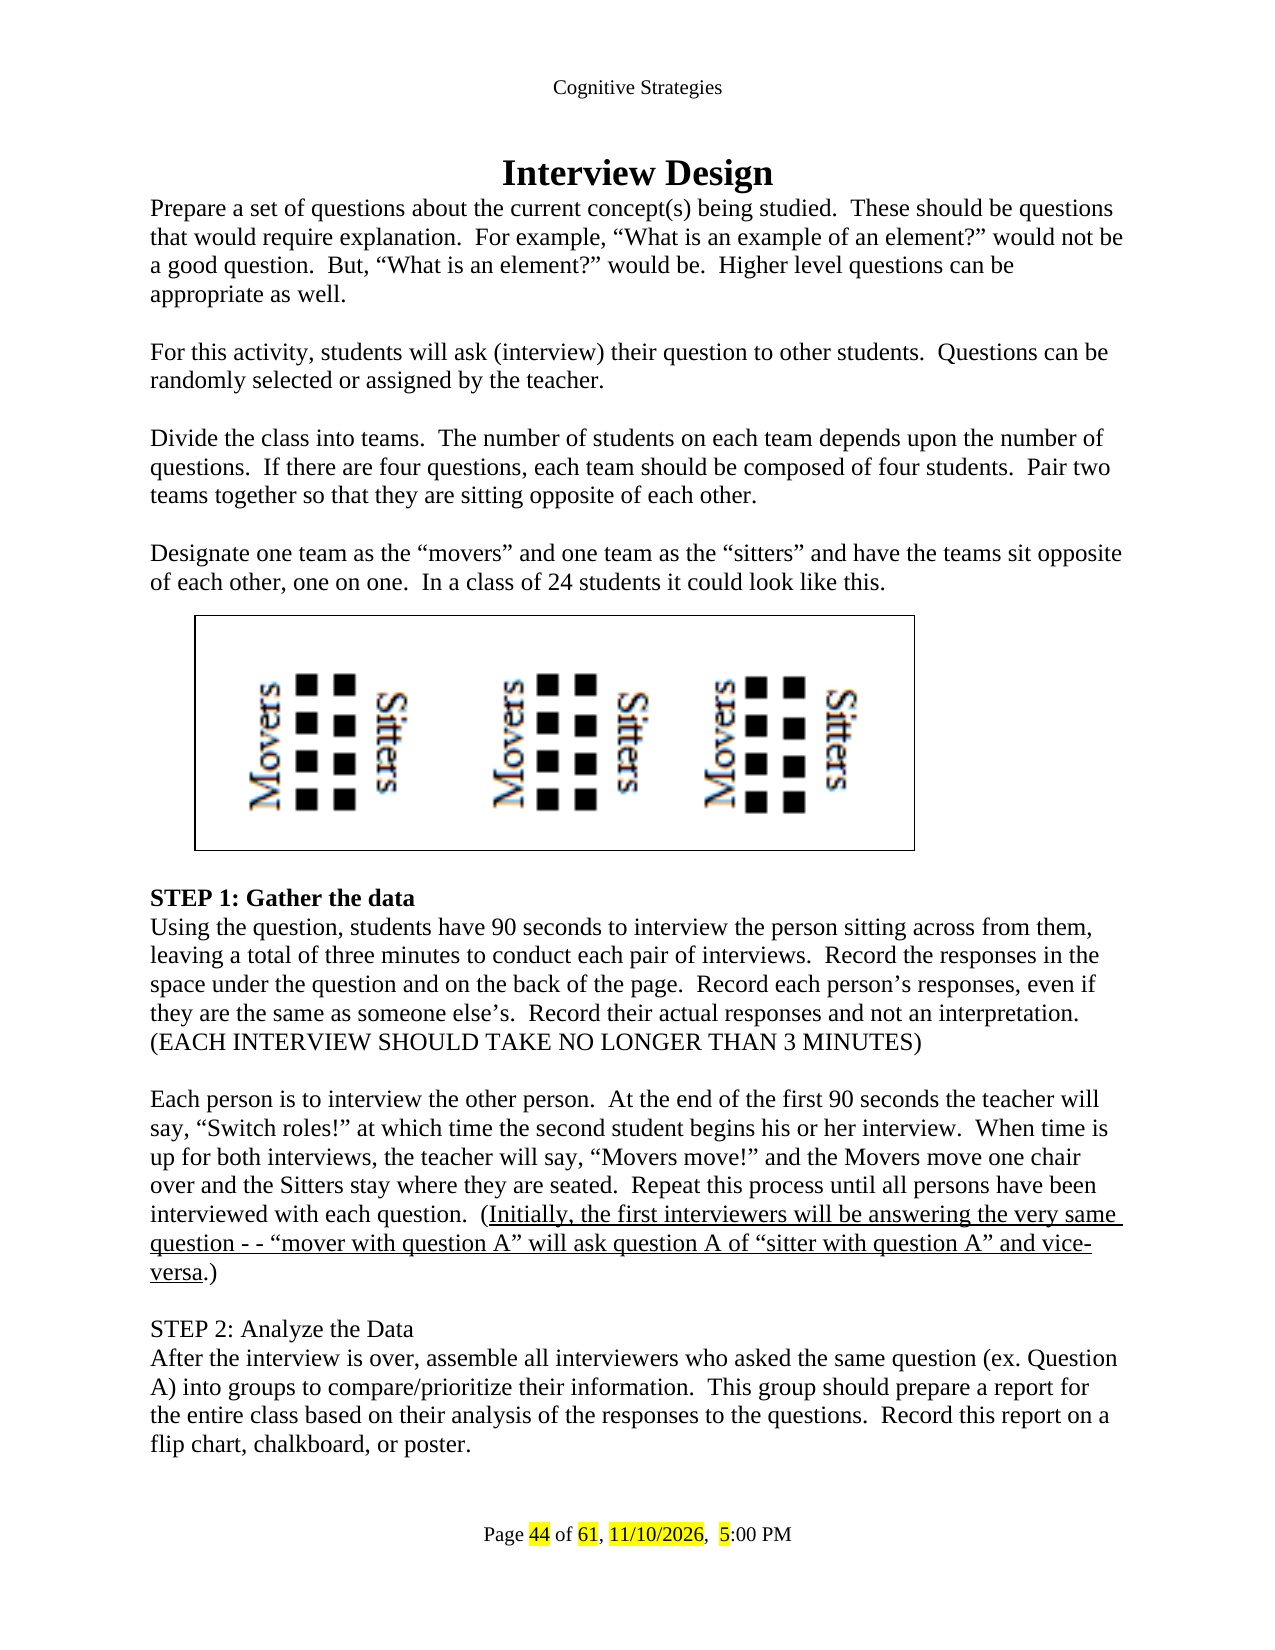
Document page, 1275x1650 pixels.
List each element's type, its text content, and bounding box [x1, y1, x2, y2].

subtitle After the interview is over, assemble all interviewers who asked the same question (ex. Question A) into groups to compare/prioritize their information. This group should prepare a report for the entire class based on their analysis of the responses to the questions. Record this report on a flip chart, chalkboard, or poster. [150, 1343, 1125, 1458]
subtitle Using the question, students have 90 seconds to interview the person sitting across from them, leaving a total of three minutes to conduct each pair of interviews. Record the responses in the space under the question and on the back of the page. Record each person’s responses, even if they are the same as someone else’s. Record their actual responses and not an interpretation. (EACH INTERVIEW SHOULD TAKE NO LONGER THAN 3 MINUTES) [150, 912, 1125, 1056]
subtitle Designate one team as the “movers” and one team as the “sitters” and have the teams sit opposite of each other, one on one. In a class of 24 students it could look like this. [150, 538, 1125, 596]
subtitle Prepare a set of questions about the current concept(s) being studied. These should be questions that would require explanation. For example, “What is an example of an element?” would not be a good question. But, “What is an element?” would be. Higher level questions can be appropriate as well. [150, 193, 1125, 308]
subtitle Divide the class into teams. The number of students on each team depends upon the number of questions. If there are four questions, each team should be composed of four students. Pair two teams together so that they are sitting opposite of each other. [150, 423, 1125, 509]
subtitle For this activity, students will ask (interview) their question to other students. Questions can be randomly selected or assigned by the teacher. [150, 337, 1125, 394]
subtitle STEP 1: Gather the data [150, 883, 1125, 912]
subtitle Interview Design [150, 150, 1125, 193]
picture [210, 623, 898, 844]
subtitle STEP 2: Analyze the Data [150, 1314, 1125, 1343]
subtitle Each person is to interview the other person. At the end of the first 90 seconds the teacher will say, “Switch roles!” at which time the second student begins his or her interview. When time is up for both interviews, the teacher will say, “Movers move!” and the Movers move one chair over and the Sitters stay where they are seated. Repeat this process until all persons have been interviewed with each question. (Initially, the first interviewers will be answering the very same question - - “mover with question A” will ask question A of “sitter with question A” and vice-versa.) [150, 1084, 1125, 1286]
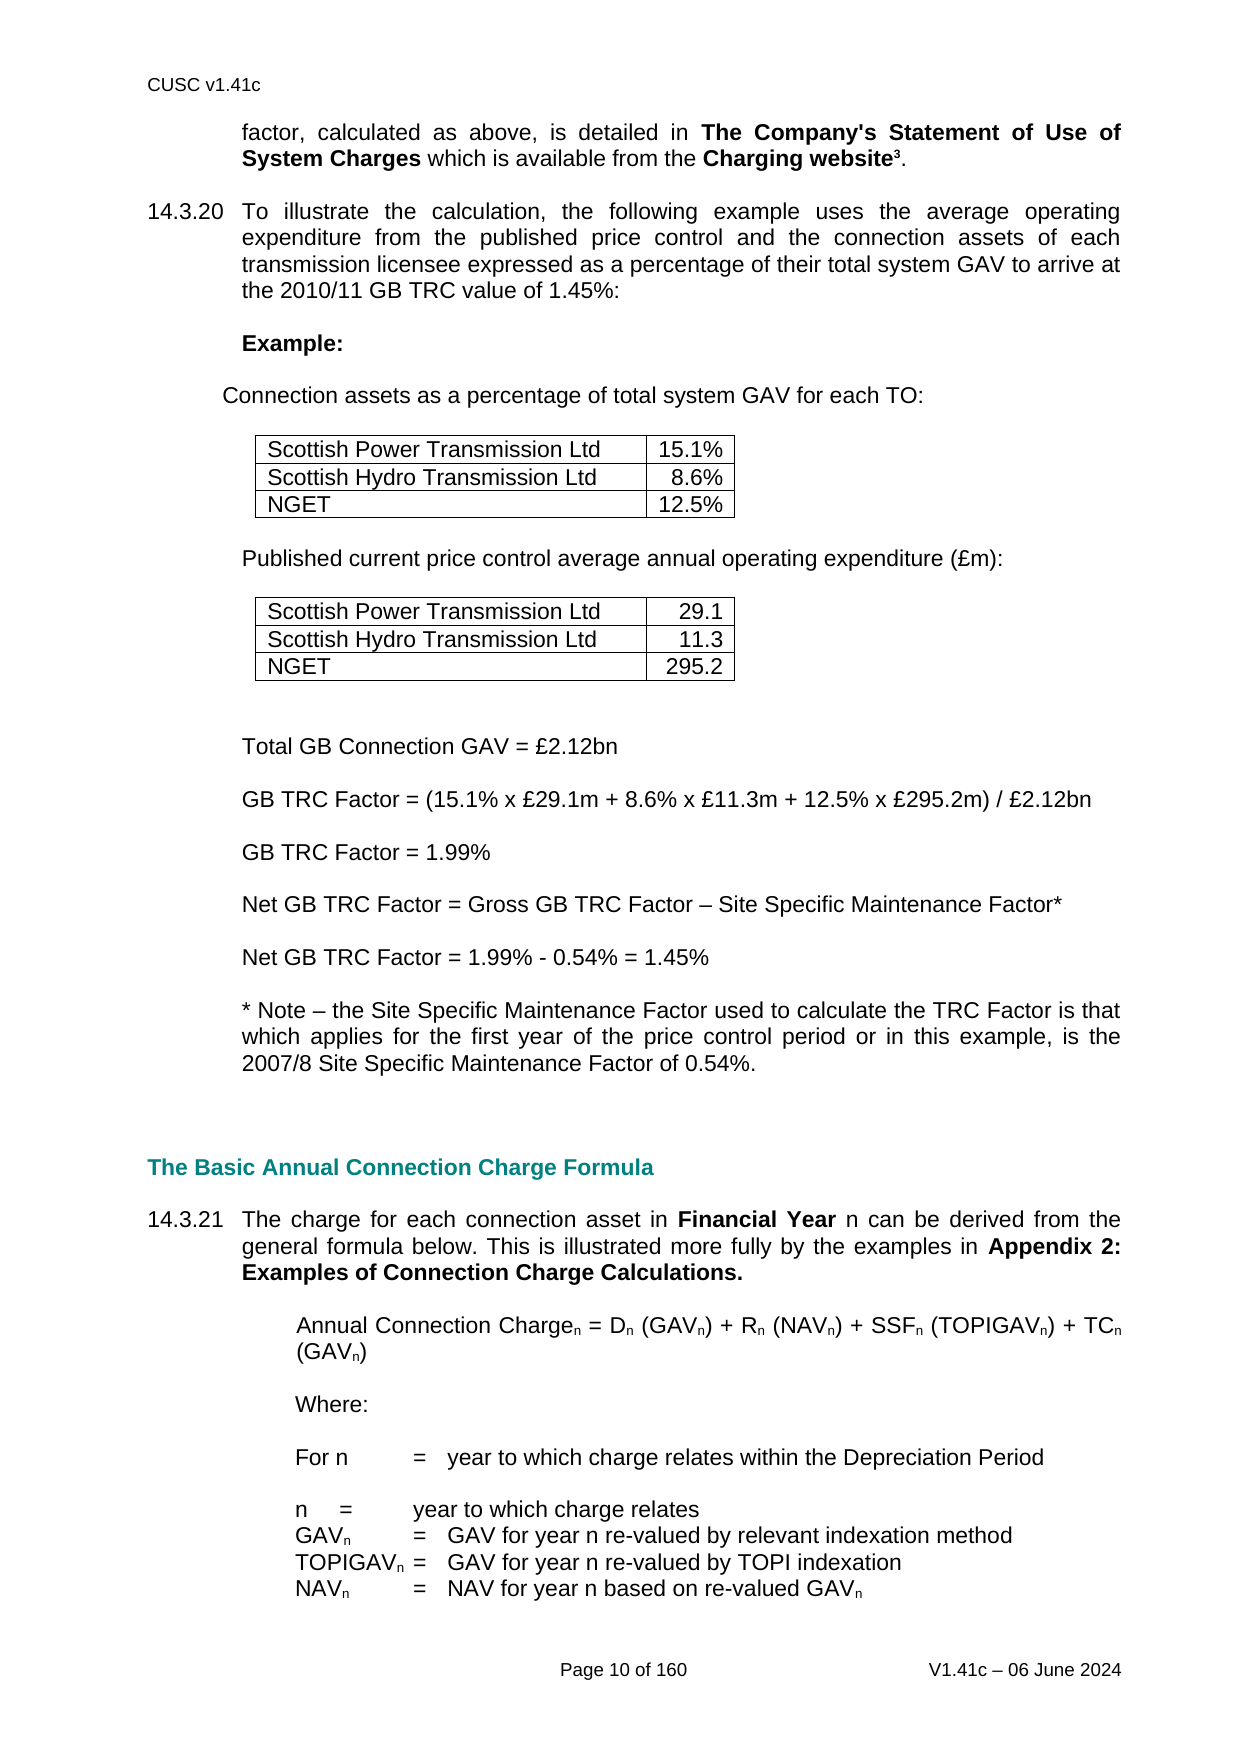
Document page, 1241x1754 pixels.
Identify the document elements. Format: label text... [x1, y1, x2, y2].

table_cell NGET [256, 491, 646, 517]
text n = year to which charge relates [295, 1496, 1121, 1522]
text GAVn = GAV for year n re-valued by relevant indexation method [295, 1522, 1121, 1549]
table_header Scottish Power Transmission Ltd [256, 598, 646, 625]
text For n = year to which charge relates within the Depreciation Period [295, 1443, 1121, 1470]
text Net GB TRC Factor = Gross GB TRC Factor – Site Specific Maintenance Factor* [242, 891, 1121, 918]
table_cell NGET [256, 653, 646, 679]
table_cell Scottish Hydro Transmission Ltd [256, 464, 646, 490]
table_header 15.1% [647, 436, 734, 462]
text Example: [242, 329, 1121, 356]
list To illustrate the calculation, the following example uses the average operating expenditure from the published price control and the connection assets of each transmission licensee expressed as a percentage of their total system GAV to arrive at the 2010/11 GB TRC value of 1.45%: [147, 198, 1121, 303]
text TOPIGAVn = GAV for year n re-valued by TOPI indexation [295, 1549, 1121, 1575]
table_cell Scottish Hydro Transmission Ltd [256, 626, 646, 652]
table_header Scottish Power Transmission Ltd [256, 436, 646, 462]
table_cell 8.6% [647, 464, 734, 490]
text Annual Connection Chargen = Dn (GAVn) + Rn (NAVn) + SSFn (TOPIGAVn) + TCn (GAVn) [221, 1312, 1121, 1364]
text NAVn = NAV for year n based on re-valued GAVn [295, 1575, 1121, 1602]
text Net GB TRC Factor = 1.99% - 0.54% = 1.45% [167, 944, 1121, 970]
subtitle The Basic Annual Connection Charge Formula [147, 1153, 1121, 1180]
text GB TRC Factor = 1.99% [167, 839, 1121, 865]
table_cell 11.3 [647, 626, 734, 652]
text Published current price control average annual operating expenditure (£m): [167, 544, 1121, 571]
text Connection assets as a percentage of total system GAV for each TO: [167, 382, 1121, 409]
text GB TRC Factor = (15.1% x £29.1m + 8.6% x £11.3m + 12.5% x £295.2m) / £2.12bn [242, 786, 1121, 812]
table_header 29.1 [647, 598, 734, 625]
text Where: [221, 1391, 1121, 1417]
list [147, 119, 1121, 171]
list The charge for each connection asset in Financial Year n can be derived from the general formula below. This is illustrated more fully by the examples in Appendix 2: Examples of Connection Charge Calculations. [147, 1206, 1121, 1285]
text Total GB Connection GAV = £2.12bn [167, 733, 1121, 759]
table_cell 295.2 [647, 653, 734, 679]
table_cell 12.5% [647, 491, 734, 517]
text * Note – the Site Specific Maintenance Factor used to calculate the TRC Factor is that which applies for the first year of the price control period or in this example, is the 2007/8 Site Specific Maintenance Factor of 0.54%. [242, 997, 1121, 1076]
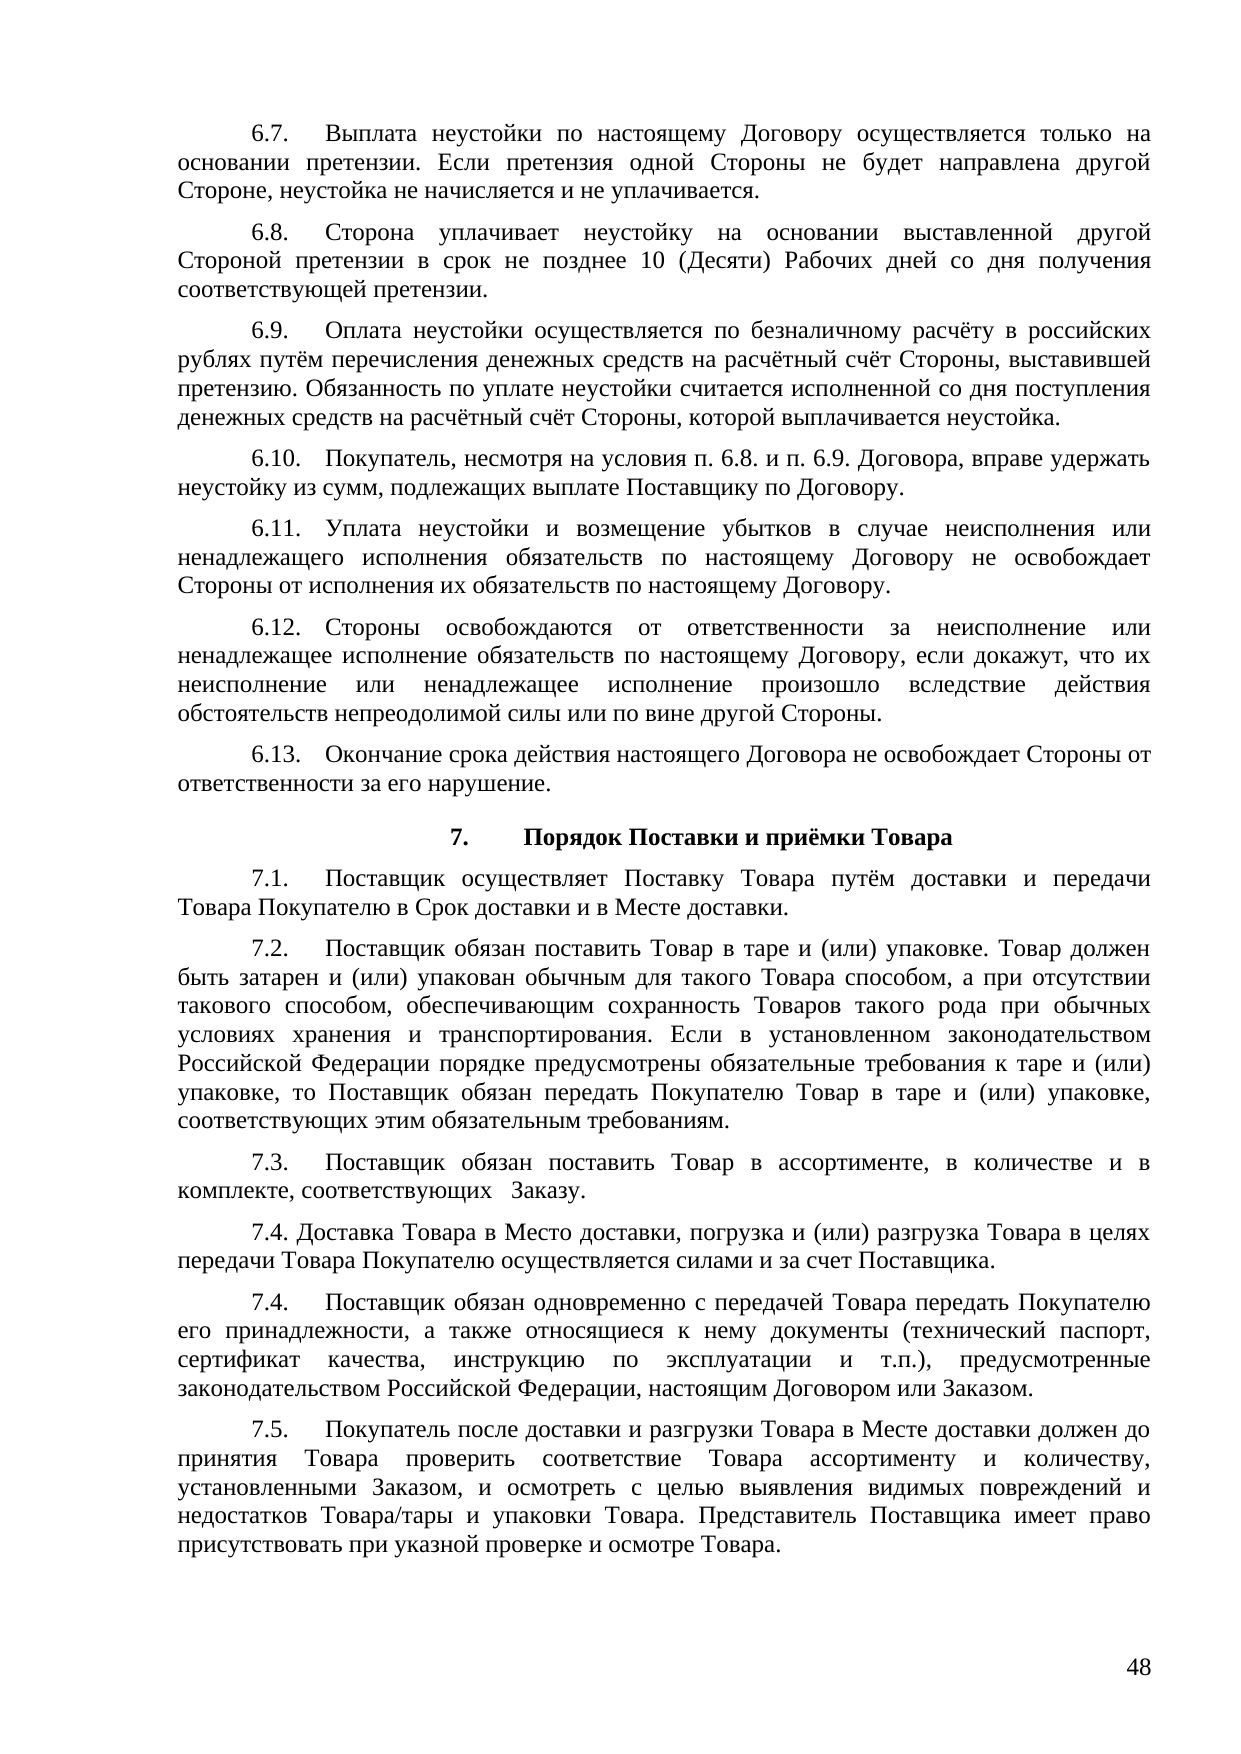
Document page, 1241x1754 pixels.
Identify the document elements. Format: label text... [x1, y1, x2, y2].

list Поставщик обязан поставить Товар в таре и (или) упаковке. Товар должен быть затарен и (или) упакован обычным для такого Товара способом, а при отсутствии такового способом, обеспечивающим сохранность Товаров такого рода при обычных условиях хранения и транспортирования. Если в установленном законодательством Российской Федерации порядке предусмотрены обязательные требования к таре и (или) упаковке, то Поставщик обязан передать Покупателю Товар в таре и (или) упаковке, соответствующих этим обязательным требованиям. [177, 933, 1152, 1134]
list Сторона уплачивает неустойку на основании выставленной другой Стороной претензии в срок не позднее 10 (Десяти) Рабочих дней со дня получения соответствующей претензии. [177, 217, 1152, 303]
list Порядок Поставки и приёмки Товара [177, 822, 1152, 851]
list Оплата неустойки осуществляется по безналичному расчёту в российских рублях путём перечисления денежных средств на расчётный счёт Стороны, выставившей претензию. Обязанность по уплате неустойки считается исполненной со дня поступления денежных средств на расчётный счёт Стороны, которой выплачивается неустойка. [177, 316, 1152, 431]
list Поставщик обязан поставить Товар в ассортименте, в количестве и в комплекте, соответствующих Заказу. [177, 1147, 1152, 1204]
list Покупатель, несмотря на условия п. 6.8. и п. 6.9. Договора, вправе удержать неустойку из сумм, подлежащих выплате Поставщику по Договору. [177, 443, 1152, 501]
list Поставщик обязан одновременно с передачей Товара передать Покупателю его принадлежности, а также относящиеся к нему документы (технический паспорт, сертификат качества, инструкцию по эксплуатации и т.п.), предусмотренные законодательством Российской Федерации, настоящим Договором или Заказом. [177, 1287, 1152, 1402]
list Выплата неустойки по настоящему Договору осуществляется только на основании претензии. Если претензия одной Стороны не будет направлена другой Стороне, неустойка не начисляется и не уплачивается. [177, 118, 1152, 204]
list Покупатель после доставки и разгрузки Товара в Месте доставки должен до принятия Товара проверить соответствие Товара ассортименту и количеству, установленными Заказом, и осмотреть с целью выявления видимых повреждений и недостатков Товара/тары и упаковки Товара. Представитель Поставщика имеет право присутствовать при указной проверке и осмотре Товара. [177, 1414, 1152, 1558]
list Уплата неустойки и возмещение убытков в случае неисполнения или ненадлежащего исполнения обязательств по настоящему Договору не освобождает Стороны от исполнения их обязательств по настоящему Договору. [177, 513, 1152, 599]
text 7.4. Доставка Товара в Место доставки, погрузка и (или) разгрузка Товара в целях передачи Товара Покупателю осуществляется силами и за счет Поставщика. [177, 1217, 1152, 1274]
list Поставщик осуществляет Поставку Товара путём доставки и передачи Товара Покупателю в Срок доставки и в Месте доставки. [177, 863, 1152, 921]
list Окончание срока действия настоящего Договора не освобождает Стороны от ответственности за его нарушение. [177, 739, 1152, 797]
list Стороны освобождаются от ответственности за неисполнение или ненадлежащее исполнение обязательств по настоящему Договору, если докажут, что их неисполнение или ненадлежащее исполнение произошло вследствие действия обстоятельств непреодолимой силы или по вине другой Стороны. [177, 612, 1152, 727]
===
Work task
Write out every line from the entries where "operating" appears.

Answer to this task
list To illustrate the calculation, the following example uses the average operating expenditure from the published price control and the connection assets of each transmission licensee expressed as a percentage of their total system GAV to arrive at the 2010/11 GB TRC value of 1.45%: [147, 198, 1121, 303]
text Published current price control average annual operating expenditure (£m): [167, 544, 1121, 571]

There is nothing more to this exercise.